Member of the Nebraska Legislature from the 27th district
- In office January 4, 2017 – January 8, 2025
- Preceded by: Colby Coash
- Succeeded by: Jason Prokop

Personal details
- Born: January 2, 1985 (age 41) Lincoln, Nebraska, U.S.
- Party: Democratic
- Education: Middlebury College
- Website: www.AnnaWishart.com

= Anna Wishart =

American politician (born 1985)

Anna Wishart (born January 2, 1985) is an American politician who served in the Nebraska Legislature from the 27th district from 2017 to 2025. She is a member of the Democratic Party.

== Personal life ==
She grew up in the 27th district in Lincoln, Nebraska, the same district that she now represents, which covers the majority of southwest Lincoln. She is an alumna of Middlebury College in Vermont where she graduated with a degree in Film Studies in 2007. Currently she works as the Director of Partnerships at Beyond School Bells which is a non-profit that works to create after-school and summer programming for Nebraska youths. She is married to former Lincoln Police office Joe Coleman who she met while attending Lincoln Southeast High School. Coleman now works for Lincoln Public Schools and they are registered foster parents through CEDARS Homes for Children. Wishart has also worked at Nebraska Foster and Adoptive Parent Association on their board.

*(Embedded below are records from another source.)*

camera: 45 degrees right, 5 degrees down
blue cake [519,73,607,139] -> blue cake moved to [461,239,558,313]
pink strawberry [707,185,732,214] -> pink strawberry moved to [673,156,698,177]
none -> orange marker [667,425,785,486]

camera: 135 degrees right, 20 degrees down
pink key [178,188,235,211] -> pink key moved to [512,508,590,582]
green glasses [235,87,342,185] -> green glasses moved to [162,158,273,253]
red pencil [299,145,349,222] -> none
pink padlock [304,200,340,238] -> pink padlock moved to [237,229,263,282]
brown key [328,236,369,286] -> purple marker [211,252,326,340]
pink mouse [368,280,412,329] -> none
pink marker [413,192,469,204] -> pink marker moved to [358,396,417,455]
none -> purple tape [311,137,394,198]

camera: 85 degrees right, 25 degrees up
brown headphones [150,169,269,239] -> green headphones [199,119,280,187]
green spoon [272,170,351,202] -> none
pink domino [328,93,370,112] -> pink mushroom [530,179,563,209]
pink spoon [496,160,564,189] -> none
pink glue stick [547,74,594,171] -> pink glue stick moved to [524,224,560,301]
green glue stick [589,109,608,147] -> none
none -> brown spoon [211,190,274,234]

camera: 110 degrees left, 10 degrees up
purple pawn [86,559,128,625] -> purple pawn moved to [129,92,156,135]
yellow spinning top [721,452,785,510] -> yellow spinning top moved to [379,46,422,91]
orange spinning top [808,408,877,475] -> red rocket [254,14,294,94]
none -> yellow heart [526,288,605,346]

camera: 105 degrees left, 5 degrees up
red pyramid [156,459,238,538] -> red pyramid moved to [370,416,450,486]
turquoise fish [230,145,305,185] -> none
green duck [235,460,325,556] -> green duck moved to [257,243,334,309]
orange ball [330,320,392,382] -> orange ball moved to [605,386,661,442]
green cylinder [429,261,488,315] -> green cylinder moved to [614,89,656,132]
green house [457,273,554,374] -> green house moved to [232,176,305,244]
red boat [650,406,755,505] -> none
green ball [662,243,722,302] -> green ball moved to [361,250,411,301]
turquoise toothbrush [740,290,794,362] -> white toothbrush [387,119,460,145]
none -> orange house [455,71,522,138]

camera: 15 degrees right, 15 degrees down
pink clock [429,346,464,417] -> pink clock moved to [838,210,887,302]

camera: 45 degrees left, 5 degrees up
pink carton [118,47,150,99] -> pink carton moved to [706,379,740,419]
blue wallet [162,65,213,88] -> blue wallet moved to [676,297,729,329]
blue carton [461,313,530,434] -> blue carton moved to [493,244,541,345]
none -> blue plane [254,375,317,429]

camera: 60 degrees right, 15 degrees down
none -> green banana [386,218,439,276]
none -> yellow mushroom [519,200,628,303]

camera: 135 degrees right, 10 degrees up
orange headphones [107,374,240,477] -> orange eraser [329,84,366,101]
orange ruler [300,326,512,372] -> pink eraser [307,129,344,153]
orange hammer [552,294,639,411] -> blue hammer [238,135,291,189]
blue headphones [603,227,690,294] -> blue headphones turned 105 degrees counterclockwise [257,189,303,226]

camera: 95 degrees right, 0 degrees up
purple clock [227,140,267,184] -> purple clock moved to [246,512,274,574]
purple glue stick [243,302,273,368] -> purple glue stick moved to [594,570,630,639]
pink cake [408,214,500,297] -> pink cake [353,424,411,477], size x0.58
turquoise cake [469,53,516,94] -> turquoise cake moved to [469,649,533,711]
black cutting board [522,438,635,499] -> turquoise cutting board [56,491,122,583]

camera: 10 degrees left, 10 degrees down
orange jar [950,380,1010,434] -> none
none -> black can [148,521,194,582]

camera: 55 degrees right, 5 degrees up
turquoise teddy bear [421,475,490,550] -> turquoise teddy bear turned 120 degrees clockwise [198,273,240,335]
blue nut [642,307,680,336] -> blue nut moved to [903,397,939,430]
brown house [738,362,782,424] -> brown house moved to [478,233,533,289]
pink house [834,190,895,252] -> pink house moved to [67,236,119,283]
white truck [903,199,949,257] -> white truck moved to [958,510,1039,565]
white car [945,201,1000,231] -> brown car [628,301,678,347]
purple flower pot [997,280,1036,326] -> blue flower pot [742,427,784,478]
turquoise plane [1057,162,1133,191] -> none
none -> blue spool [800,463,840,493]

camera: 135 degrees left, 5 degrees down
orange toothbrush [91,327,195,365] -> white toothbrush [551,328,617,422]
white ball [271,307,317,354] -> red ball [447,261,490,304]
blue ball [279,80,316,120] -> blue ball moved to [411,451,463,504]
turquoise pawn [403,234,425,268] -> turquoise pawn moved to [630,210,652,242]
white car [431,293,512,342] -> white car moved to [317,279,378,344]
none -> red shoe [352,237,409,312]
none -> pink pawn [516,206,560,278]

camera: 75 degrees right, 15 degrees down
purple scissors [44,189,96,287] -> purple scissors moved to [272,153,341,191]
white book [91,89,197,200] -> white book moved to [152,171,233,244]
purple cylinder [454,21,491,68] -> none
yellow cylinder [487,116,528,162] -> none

== Early political activity ==
Wishart moved back to Nebraska after college and in 2011 was elected to the Lincoln Airport Authority where she served as chair of the board for 5 years. She is also a former legislative aid to state Senator Rick Kolowski of Omaha. She is a registered Democrat but supports the nonpartisan Unicameral Legislature in Nebraska.

== State Legislature ==
Wishart was first elected to office in 2016 and won reelection in 2020. In the legislature, Wishart served on the Appropriations Committee and the Tribal-Relations Committee. In 2018, she joined Adam Morfeld to create a committee to gather signatures for a petition to hold a ballot initiative referendum to legalize medical marijuana in Nebraska.

=== Medical marijuana ===
Medical marijuana is one of the key issues that Wishart focused on. She led and supported the initiative to legalize medical marijuana in Nebraska, and is open to future legalization of recreational marijuana in the state as well.

=== Abortion ===
Wishart has stated that she struggles with the idea of abortion, but she believes that it should be the woman's decision to make about her own body. She cites this in part because of her involvement as a foster parent.

=== LGBT+ discrimination ===
Wishart was in favor of legislation to protect LGBT workers from being discriminated against in the workplace, saying "I don't think anybody should be fired based solely on who they love".